Purpose: Assess QRS metrics derived from 3D VCG to evaluate the improvement in electrical synchrony provided by SyncAV during bi-ventricular (BiV) pacing in a large patient population.
Methods: Patients previously implanted with a CRT device underwent 12-lead surface ECG recordings. 3D VCG metrics were derived by a blinded observer from the ECG using the Kors matrix during the following settings: intrinsic ventricular activation, BiV nominal (140/110 ms sensed/paced AVD), and BiV + SyncAV Opt (patient-optimized offset resulting in the greatest QRS narrowing).
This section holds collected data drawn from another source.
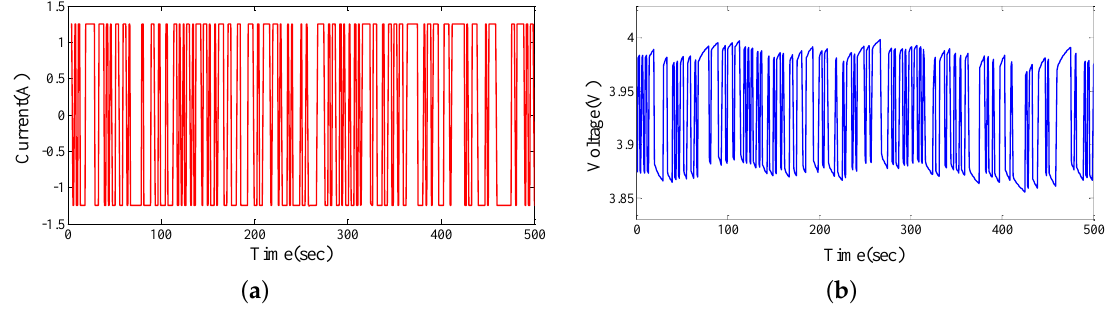
Figure 6. PRBS excitation signal test at 25 ◦ C. ( a ) PRBS test current waveform at 70% SOC. ( b ) PRBS test voltage response waveform at 70%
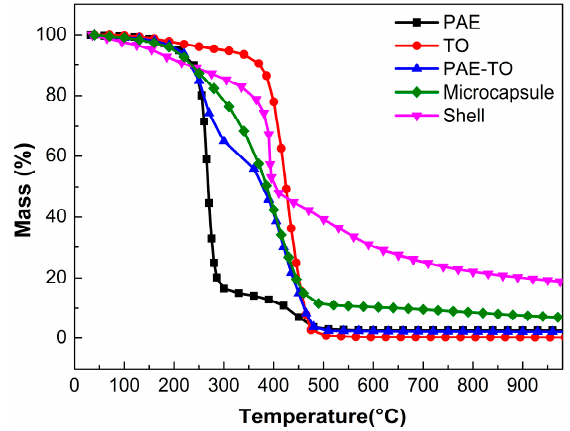
Figure 11. TGA curves of PAE, TO, the mixture of PAE and TO, microencapsulated PAE/TO and MF shell.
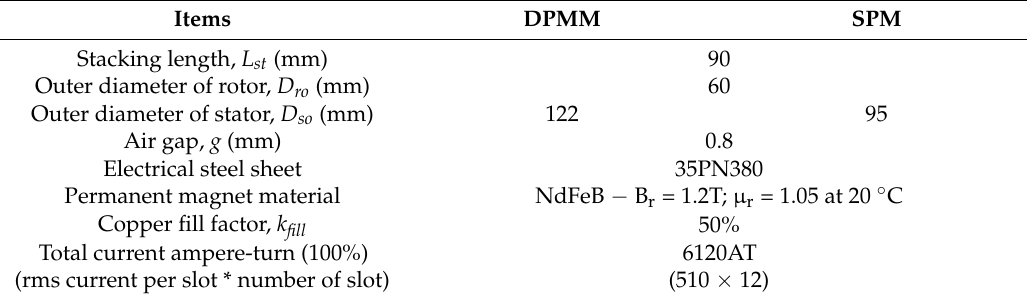
Table 2. Description of the two models for comparison.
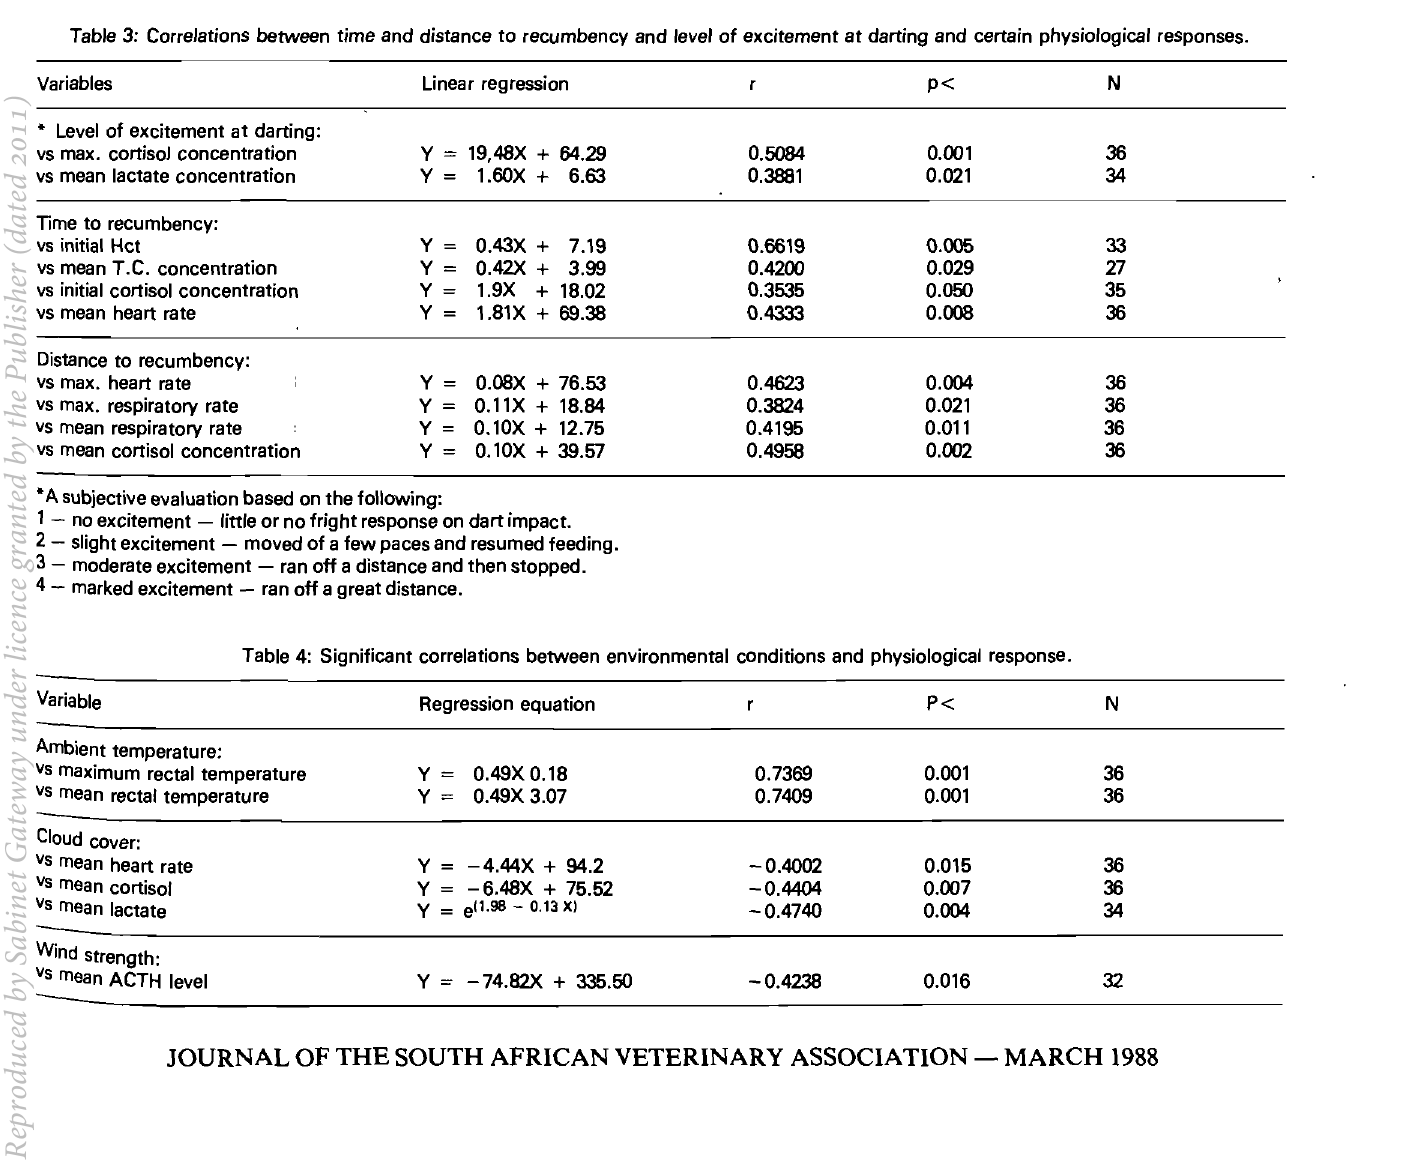
Table 3: Correlations between time and distance to recumbency and level of excitement at darting and certain physiological responses. Variables Linear regression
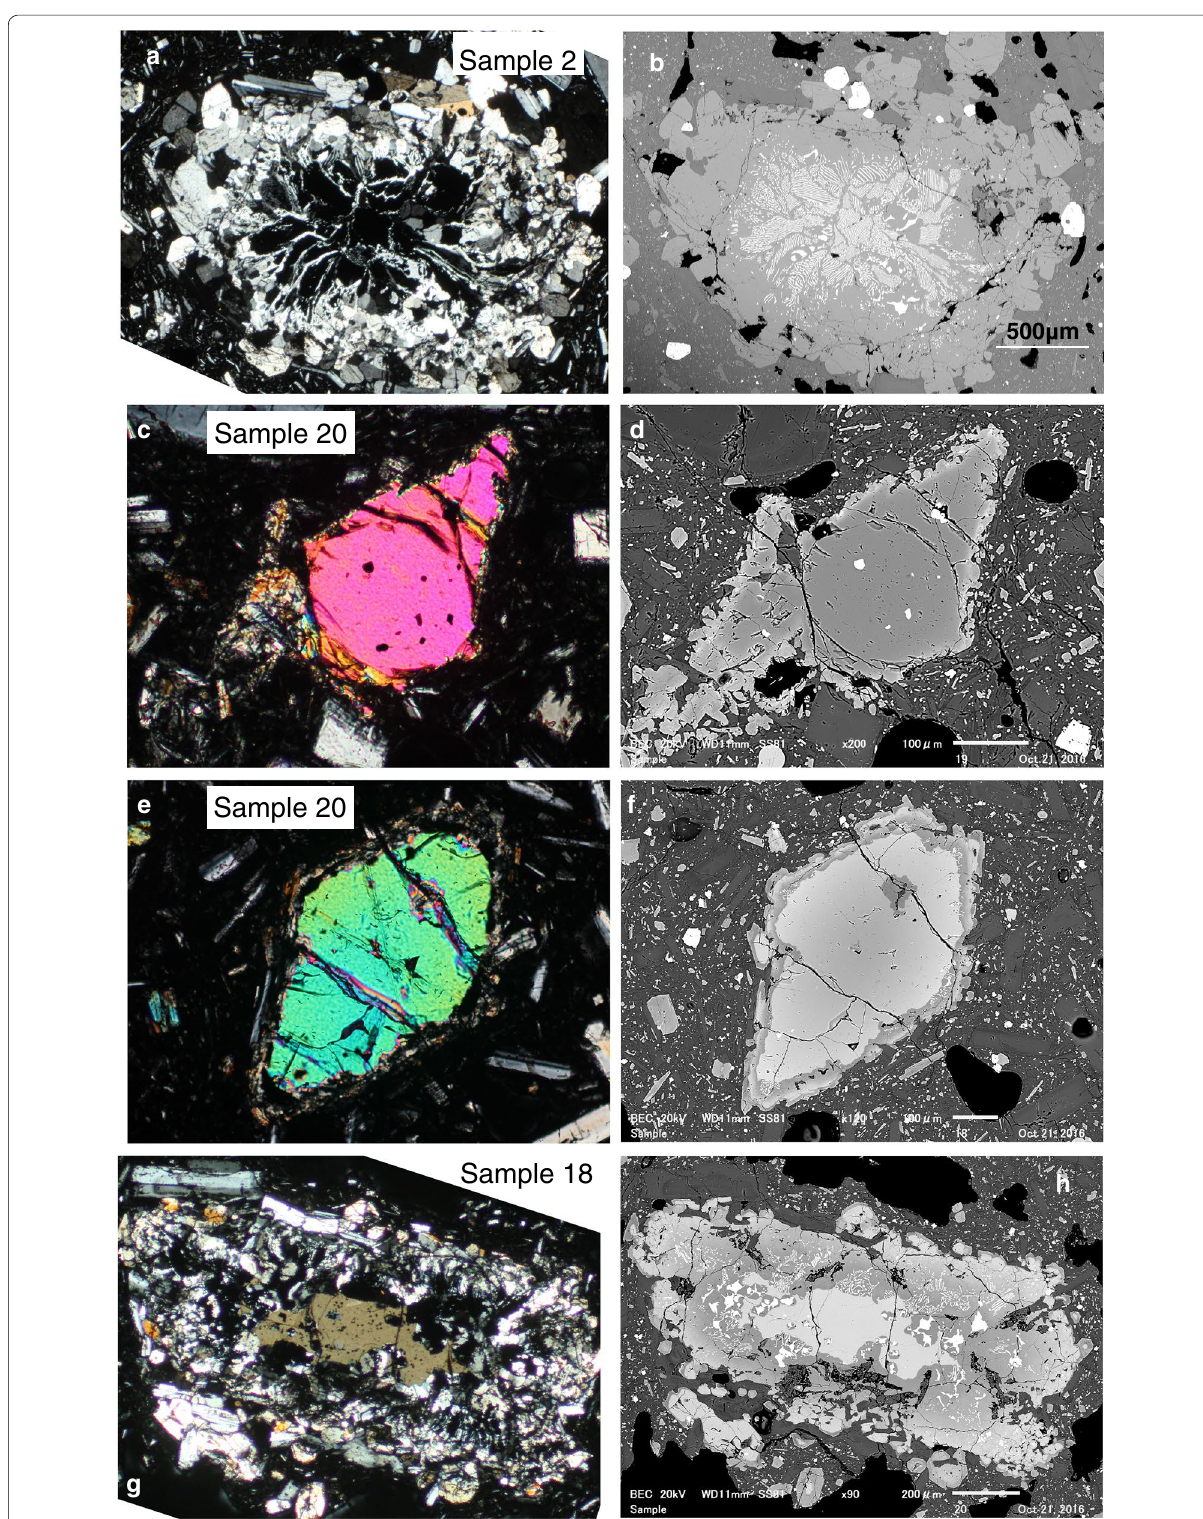
Fig. 2 Photomicrographs and BSE images of symplectites and olivine. a , b Symplectite core surrounded by an opx rim. c , d Unrimmed olivine. e , f Opx-rimmed olivine. g , h Symplectite with an olivine core and opx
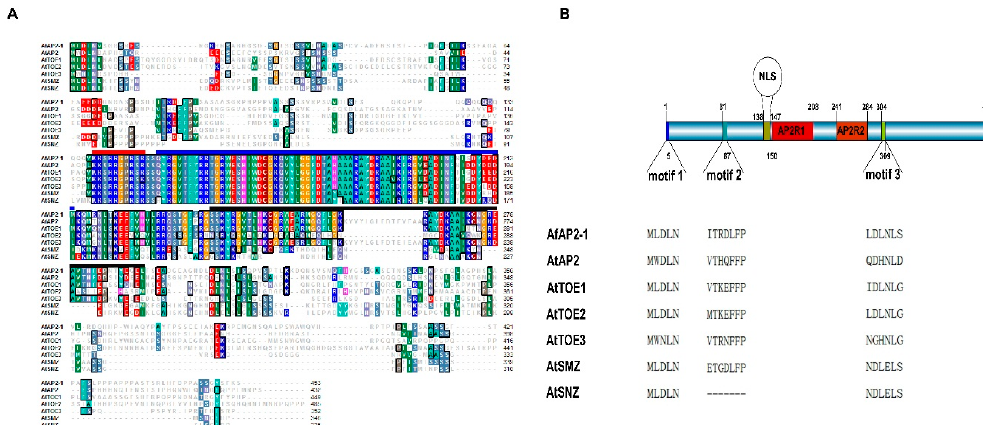
Figure 1. Alignment of the deduced amino acid sequences of AfAP2-1 with AP2 and AP2-like proteins of Arabidopsis and the structure of AfAP2-1. ( A ) Alignment of the deduced amino acid sequences of AfAP2-1 with AP2 and AP2-like proteins of Arabidopsis. The red line indicates the completely conserved putative nuclear localization signal (NLS) sequences, and the blue and black lines indicate the two AP2 domains (AP2R1 and AP2R2). At: Arabidopsis thaliana. AtAP2: AEE86718; AtTOE1: AEC08137; AtTOE2: AED97280; AtTOE3: AED98311; AtSMZ: AEE79323; AtSNZ: AEC09650; ( B ) The structure of AfAP2-1. The sequences of three motifs of AfAP2-1 and all six AP2 members in Arabidopsis are shown. “-“ represents the gap produced in the multiple alignments.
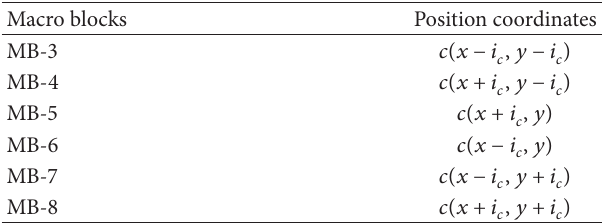
Table 3: Position coordinates of vertex macroblock with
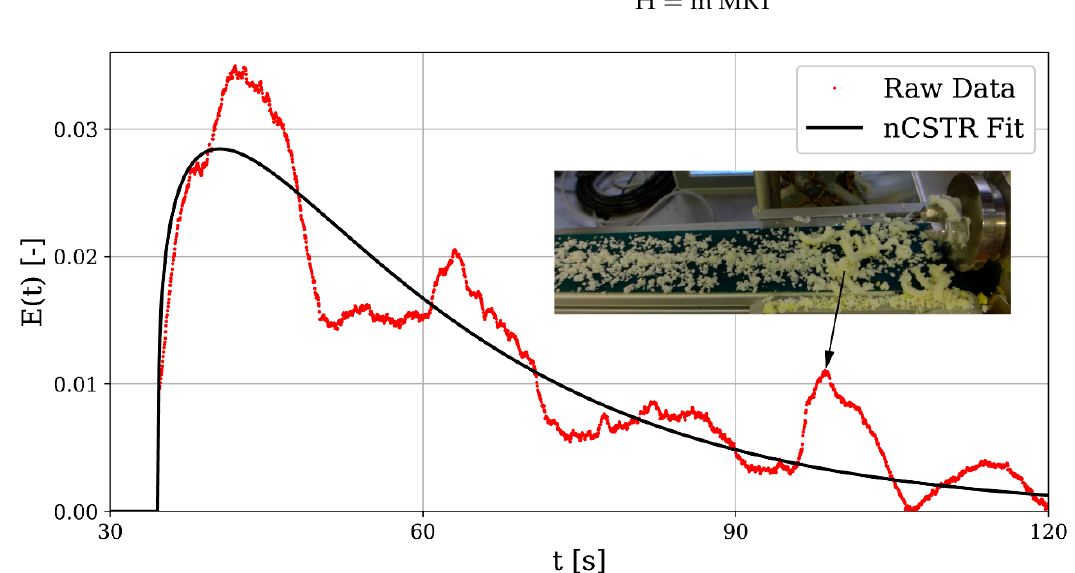
Figure 8. Residence time distribution E(t) for experiment N21, showing eventual mass flow pulsations. Inset shows video snapshot, taken at the time of the second peak.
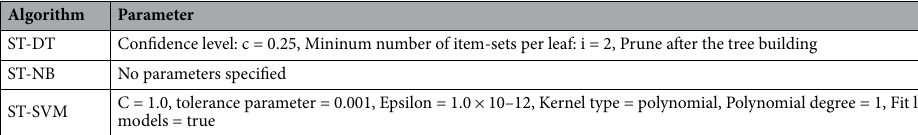
Table 5. Parameter specification for all the base-learners used in the self-learning baseline used in the experimentation.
Results: One hundred patients (71% male, 40% ischemic, 65% LBBB, ejection fraction 32±9%) completed VCG QRS assessment. The 12-lead ECG, x/y/z projected VCG, and vector magnitude (VM) for BiV nominal and BiV + SyncAV Opt are shown for a representative patient (left panels). As shown by the bar graphs (right panel), QRS duration was narrowed successively from (166±24 ms) during intrinsic conduction to 137±23ms during BiV nominal pacing, and (122±22ms, during BiV + SyncAV Opt. Likewise, 3D QRS amplitude during intrinsic activation (1.47±0.55mV) was reduced with BiV nominal pacing (1.14±0.49mV) and tended towards a further decrease with BiV+SyncAV Opt (1.09±0.48mV). 3D QRS area during intrinsic activation (90±42 mV.ms) also decreased with BiV nominal pacing (65±39 mV.ms), with further reduction achieved by BiV + SyncAV Opt (53±30 mV.ms).
Conclusion: VCG measurements support the evidence that BiV pacing with an optimized SyncAV offset improves electrical synchrony beyond conventional CRT with nominal settings. Additional, larger studies are needed to further evaluate the relationship between the electrical synchrony achieved with SyncAV and long-term patient outcome.